Ilustrando con un ejemplo: decenas de estudiosos y políticos predijeron que la instauración del euro en un área monetaria altamente heterogénea sería una aventura arriesgada a menos que dicha estrategia estuviese arropada por una unión política de fuertes capacidades fiscales. Sin embargo, esto último todavía no se ha realizado. Del mismo modo, las «revoluciones de colores» que tuvieron lugar en la parte oriental de la UE en la década de 2000, las señales que enviaba la evolución de la Política Europea de Vecindad, las divisiones económicas, políticas, territoriales y culturales que se manifestaban en Ucrania (así como en las repúblicas de Moldavia y el Cáucaso) y el evidente y agresivo «nacionalismo étnico» (Georgia, 2006) de un régimen ruso que confiaba en la arcaica sacralización del territorio (Crimea 2014, en lugar de los convenios internacionales) debería haber provocado la creación de mecanismos institucionales preventivos, la oportunidad de negociar con términos aceptables.
En cuanto a la «salud democrática» europea, la post-democracia se ha interpuesto como un obstáculo entre el ámbito de los políticos (con sus movilizaciones y protestas, espectáculos y moralina, pero también con legítimas exigencias) y las políticas a nivel nacional, en las que la elite tecnócrata europea regula la vida de los ciudadanos según los parámetros impuestos por los mercados. El puente democrático entre estos dos extremos (las instituciones que permiten la negociación entre ellos, así como la participación y representación de los grupos implicados y la construcción de alianzas y grupos de oposición) es totalmente inoperante, y cada vez más a medida que se crean nuevas normas que violan la justicia social y económica.
En su nuevo libro «Europa Acorralada» usted analiza algunos de los problemas más acuciantes de la integración europea. ¿Cuáles cree que son los mayores problemas?

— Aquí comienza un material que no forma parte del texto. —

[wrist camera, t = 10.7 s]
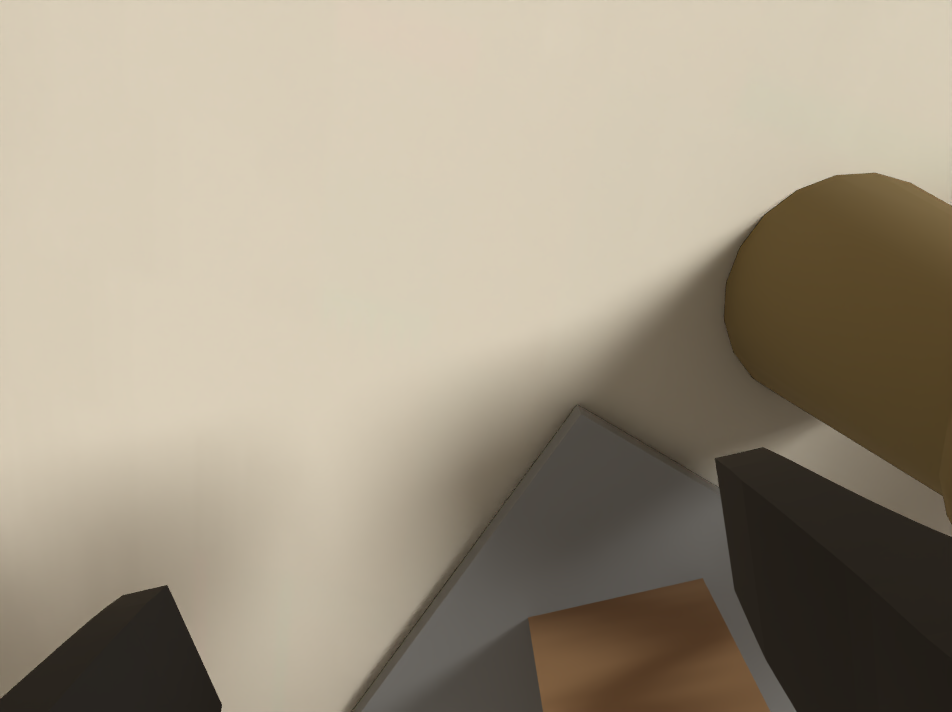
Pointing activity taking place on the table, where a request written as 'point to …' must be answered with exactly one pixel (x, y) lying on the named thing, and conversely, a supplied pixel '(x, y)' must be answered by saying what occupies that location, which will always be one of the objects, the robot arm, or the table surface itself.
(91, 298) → the table surface
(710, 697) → the letter cube
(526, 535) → the mat
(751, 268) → the cork
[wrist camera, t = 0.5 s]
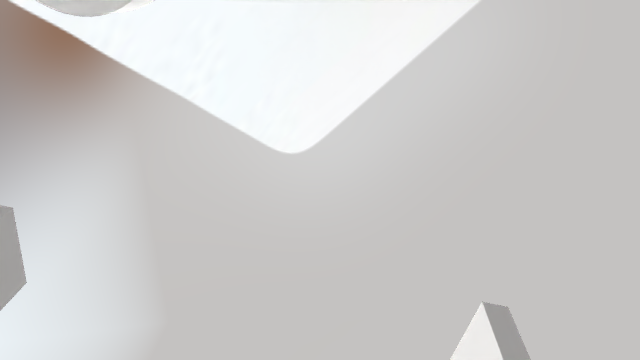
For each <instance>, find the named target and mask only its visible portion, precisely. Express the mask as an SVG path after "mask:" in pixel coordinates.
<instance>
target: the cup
mask: <svg viewBox="0 0 640 360" xmlns="http://www.w3.org/2000/svg"><path fill="white" fill-rule="evenodd" d="M36 1H38V2H39V3H41V4H43V5H45V6H47V7H49V8H51V9H54V10H56V11H59V12H62V13H65V14H70V15H75V16H89V17H91V16H100V15H106V14H111V13H120V12H128V11H133V10H136V9H139V8H141V7H143V6H145V5H148V4H150V3H151V2H153V1H154V0H36Z"/></svg>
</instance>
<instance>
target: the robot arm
mask: <svg viewBox="0 0 640 360" xmlns="http://www.w3.org/2000/svg"><path fill="white" fill-rule="evenodd" d="M25 284H26V277H25V271H24V266H23V260H22V255H21V250H20V244H19V239H18V234H17V229H16V222H15V217H14V212H13V208H11V207H6V206H1V205H0V310H1V309H2V308H3V307H4V306H5V305H6V304H7V303H8V302H9V301H10V300H11V299H12V298H13V297H14V295H15V294H16V293H17V292H18V291H19V290H20V289H21V288H22V287H23V286H24V285H25ZM450 360H530V357H529V355H528V353H527V351H526V348H525V346H524V343H523V341H522V339H521V336H520V334H519V332H518V329H517V327H516V325H515V323H514V320H513V318H512V315H511V313H510V311H509V308H508V307H505V306H500V305H495V304H490V303H485V302H482V303H481V305H480V307H479V309H478V310H477V312H476V314H475V316H474V318H473V319H472V321H471V323H470V325H469V327H468V328H467V330H466V332H465V334H464V336H463V337H462V339H461V341H460V343H459V344H458V346H457V348H456V350H455V352H454V353H453V355H452V357H451V359H450Z"/></svg>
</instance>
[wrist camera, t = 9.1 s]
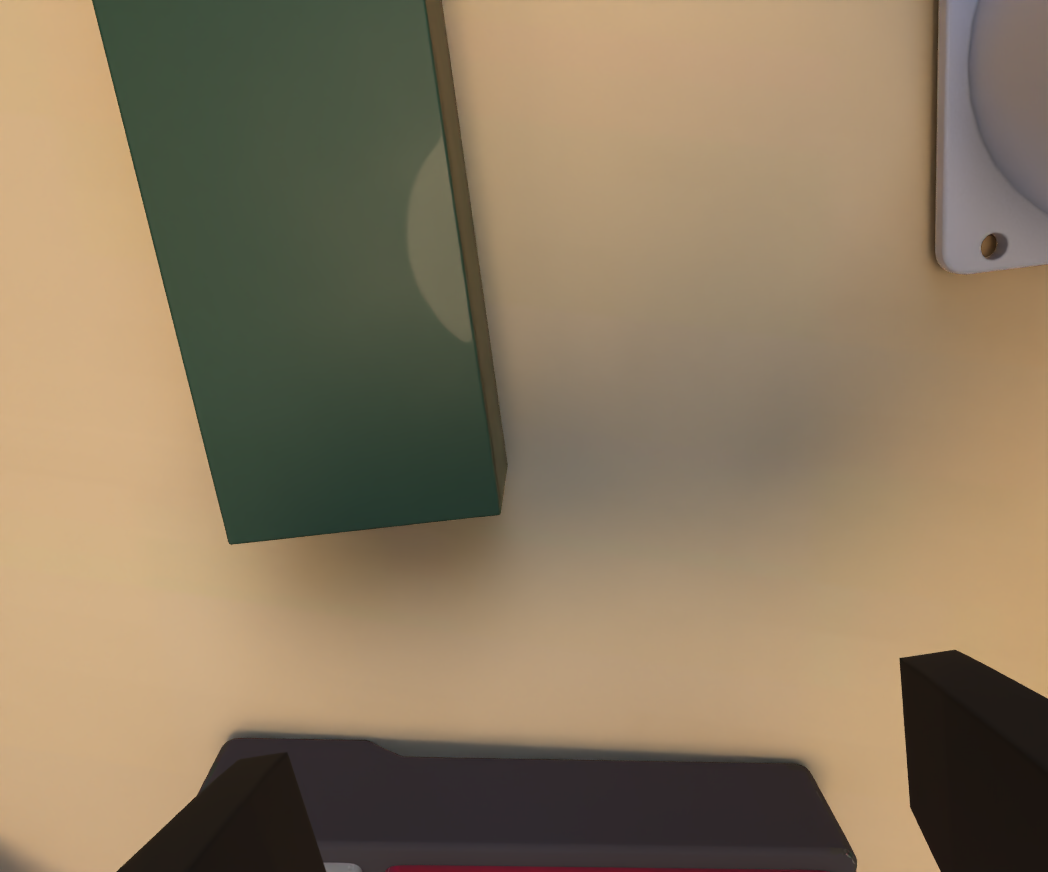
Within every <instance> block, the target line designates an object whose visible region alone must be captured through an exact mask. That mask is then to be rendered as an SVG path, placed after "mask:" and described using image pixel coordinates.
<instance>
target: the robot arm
mask: <svg viewBox="0 0 1048 872" xmlns="http://www.w3.org/2000/svg"><path fill="white" fill-rule="evenodd" d="M990 234H993V235H994V236H995V237H996V241H997V246H996V249H995V251H994V252H993V253H992V254H991V255H990V256H989V257H986V258H985V257H984V256H983V255H982V252H981V244H982V241H983V240H984V239H985V238H986V237H987V235H990ZM935 254H936V259H937V262H938V263H939V265H940V266H941V267H942V268H943V269H944V270H946V271H948V272H950V273H956V274H974V273H982V272H990V271H998V270H1006V269H1014V268H1022V267H1030V266H1038V265H1046V264H1048V0H939V16H938V84H937V152H936V221H935ZM900 671H901V685H902V699H903V713H904V726H905V740H906V754H907V768H908V782H909V796H910V808H911V810H912V812H913V814H914V816H915V818H916V820H917V823H918V825H919V827H920V829H921V831H922V833H923V835H924V837H925V840H926V842H927V844H928V846H929V848H930V850H931V852H932V854H933V856H934V859H935V861H936V863H937V865H938V867H939V869H940V871H941V872H1048V699H1047V698H1045V697H1044V696H1042V695H1040V694H1038V693H1036V692H1034V691H1033V690H1031V689H1029V688H1027V687H1025V686H1023V685H1022V684H1020V683H1018V682H1016V681H1014V680H1012V679H1010V678H1009V677H1007V676H1005V675H1003V674H1001V673H999V672H998V671H996V670H994V669H992V668H990V667H988V666H986V665H984V664H983V663H981V662H979V661H977V660H975V659H973V658H971V657H969V656H967V655H965V654H963V653H961V652H959V651H957V650H950V651H944V652H937V653H931V654H924V655H918V656H911V657H905V658H900ZM117 872H326V869H325V866H324V863H323V860H322V857H321V854H320V851H319V848H318V845H317V841H316V838H315V835H314V832H313V829H312V826H311V823H310V820H309V817H308V814H307V811H306V808H305V805H304V801H303V798H302V795H301V792H300V789H299V786H298V783H297V780H296V777H295V774H294V771H293V768H292V765H291V761H290V758H289V755H288V752H283V753H276V754H270V755H263V756H256V757H250V758H243V759H239V760H237V761H236V762H235V763H234V764H233V765H231V766H230V767H229V768H228V769H226V770H225V771H224V772H223V773H222V774H221V775H219V776H218V777H217V778H216V779H215V780H214V781H213V782H212V783H211V784H209V785H208V786H207V787H206V788H205V789H204V790H203V791H202V792H201V793H200V794H199V795H197V796H196V797H195V798H194V799H193V800H192V801H191V802H190V803H189V804H188V805H187V806H186V807H185V808H184V809H182V810H181V811H180V812H179V813H178V814H177V815H176V816H175V817H174V818H173V819H172V820H171V821H170V822H169V823H168V824H167V825H166V826H165V827H163V828H162V829H161V830H160V831H159V832H158V833H157V834H156V835H155V836H154V837H153V838H152V839H151V840H150V841H149V842H148V843H147V844H145V845H144V846H143V847H142V848H141V849H140V850H139V851H138V852H137V853H136V854H135V855H134V856H133V857H132V858H131V859H129V860H128V861H127V862H126V863H125V864H124V865H123V866H122V867H121V868H120V869H119V870H118V871H117Z"/></svg>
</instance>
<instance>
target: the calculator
mask: <svg viewBox="0 0 1048 872" xmlns="http://www.w3.org/2000/svg"><path fill="white" fill-rule="evenodd" d="M283 752H288V755H289V758H290V761H291V765H292V768H293V771H294V774H295V777H296V780H297V783H298V786H299V789H300V792H301V795H302V798H303V801H304V805H305V808H306V811H307V814H308V817H309V820H310V823H311V826H312V829H313V832H314V835H315V838H316V841H317V845H318V848H319V851H320V854H321V857H322V860H323V863H324V866H325V869H326V872H856V868H857V859H856V856H855V854H854V852H853V850H852V848H851V846H850V844H849V842H848V841H847V839H846V837H845V835H844V833H843V831H842V829H841V827H840V826H839V824H838V822H837V820H836V818H835V816H834V815H833V813H832V811H831V809H830V807H829V805H828V804H827V802H826V800H825V798H824V796H823V794H822V793H821V791H820V789H819V787H818V785H817V783H816V782H815V780H814V778H813V776H812V775H811V773H810V771H809V770H808V769H807V768H806V767H804V766H802V765H798V764H779V763H722V762H665V761H608V760H551V759H495V758H439V757H403V756H400V755H397V754H395V753H393V752H391V751H389V750H386V749H384V748H382V747H380V746H378V745H376V744H374V743H372V742H370V741H366V740H318V739H264V738H238V739H232V740H230V741H228V742H226V743H225V744H224V745H223V747H222V748H221V750H220V752H219V754H218V756H217V758H216V760H215V762H214V763H213V765H212V767H211V769H210V771H209V773H208V775H207V777H206V779H205V781H204V783H203V785H202V787H201V789H200V791H199V793H198V795H199V794H200V793H201V792H202V791H203V790H204V789H205V788H206V787H207V786H208V785H209V784H211V783H212V782H213V781H214V780H215V779H216V778H217V777H218V776H219V775H221V774H222V773H223V772H224V771H225V770H226V769H228V768H229V767H230V766H231V765H233V764H234V763H235V762H236V761H237V760H239V759H243V758H250V757H256V756H263V755H270V754H276V753H283Z"/></svg>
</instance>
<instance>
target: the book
mask: <svg viewBox="0 0 1048 872" xmlns="http://www.w3.org/2000/svg"><path fill="white" fill-rule="evenodd" d="M92 2H93V6H94V10H95V14H96V18H97V22H98V26H99V30H100V34H101V37H102V41H103V45H104V49H105V53H106V57H107V61H108V65H109V69H110V73H111V77H112V81H113V85H114V89H115V93H116V97H117V101H118V105H119V109H120V113H121V117H122V121H123V125H124V129H125V133H126V137H127V141H128V145H129V149H130V153H131V157H132V161H133V165H134V169H135V173H136V177H137V181H138V184H139V188H140V192H141V196H142V200H143V204H144V208H145V212H146V216H147V220H148V224H149V228H150V232H151V236H152V240H153V244H154V248H155V252H156V256H157V260H158V264H159V268H160V272H161V276H162V280H163V284H164V288H165V292H166V296H167V300H168V304H169V308H170V312H171V316H172V320H173V324H174V328H175V332H176V335H177V339H178V343H179V347H180V351H181V355H182V359H183V363H184V367H185V371H186V375H187V379H188V383H189V387H190V391H191V395H192V399H193V403H194V407H195V411H196V415H197V419H198V423H199V427H200V431H201V435H202V439H203V443H204V447H205V451H206V455H207V459H208V463H209V467H210V471H211V475H212V479H213V482H214V486H215V490H216V494H217V498H218V502H219V506H220V510H221V514H222V518H223V522H224V526H225V530H226V534H227V538H228V542H229V544H231V545H232V544H241V543H250V542H259V541H268V540H277V539H286V538H295V537H304V536H313V535H322V534H331V533H340V532H349V531H358V530H367V529H376V528H385V527H394V526H403V525H412V524H420V523H429V522H438V521H447V520H456V519H465V518H474V517H485V516H494V515H500V513H501V507H502V500H503V493H504V486H505V479H506V472H507V458H506V451H505V444H504V437H503V430H502V423H501V416H500V409H499V402H498V395H497V388H496V380H495V373H494V366H493V359H492V352H491V345H490V338H489V331H488V324H487V317H486V310H485V303H484V296H483V289H482V282H481V275H480V268H479V261H478V254H477V246H476V239H475V232H474V225H473V218H472V211H471V204H470V197H469V190H468V183H467V176H466V169H465V162H464V155H463V148H462V141H461V134H460V127H459V120H458V113H457V105H456V98H455V91H454V84H453V77H452V70H451V63H450V56H449V49H448V42H447V35H446V28H445V21H444V14H443V7H442V0H92Z"/></svg>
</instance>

C.O. - En pocas palabras: la UE en general y la zona euro en particular, son alarmantemente incapaces de hacer frente a los problemas que su integración ha traído consigo. Al mismo tiempo, la marcha atrás, la vuelta a un sistema de estados europeos (supuestamente) autónomos y soberanos no es sólo terrorífico mirando las bases normativas; es, en mi opinión, algo que simplemente (y afortunadamente) no va a suceder, aún con toda la retórica de «Grexit» y «Brexit». De esta forma, la UE se encuentra suspendida en una situación complicada en la que falta capacidad de gobierno, sin un horizonte establecido ni empuje político para avanzar.
Al mismo tiempo, y como el euro y la deuda de la crisis actual demuestran más allá de toda duda razonable, la condición institucional actual de la Unión Europea con su deficiente capacidad política es insostenible. Es a esta configuración de (im) posibilidades a la que mi «trampa» metafórica se refiere. Incluso se podría argumentar, en un tono más optimista, que aquello que solía ser el sueño utópico de algunos europeístas (la construcción de una «República Europea» en un futuro lejano) se ha transformado bajo el impacto de la crisis financiera, fiscal, económica y las crisis institucionales, en una necesidad urgente dictada por la emergencia.
En la UE de 2015, la mayor brecha es la que separa a los ganadores y perdedores de la moneda común, el «núcleo» y la «periferia». El núcleo parece dictar los términos en los que la periferia debe ser ayudada, mientras crecen las fuerzas políticas de la periferia que ven como están siendo obligados a respetar las normas y acuerdos de unos términos que les llevan a un pacto suicida. Los remedios de «austeridad» y «reformas estructurales» que el núcleo le ha administrado han resultado ser venenosos. Parece que ahora las elites políticas de ambos lados sospechan que crear un nuevo equilibrio implicará otra redistribución masiva (entre estados, clases sociales y generaciones), de tal tamaño que empequeñecerá al anterior; el pago de los contribuyentes a los bancos.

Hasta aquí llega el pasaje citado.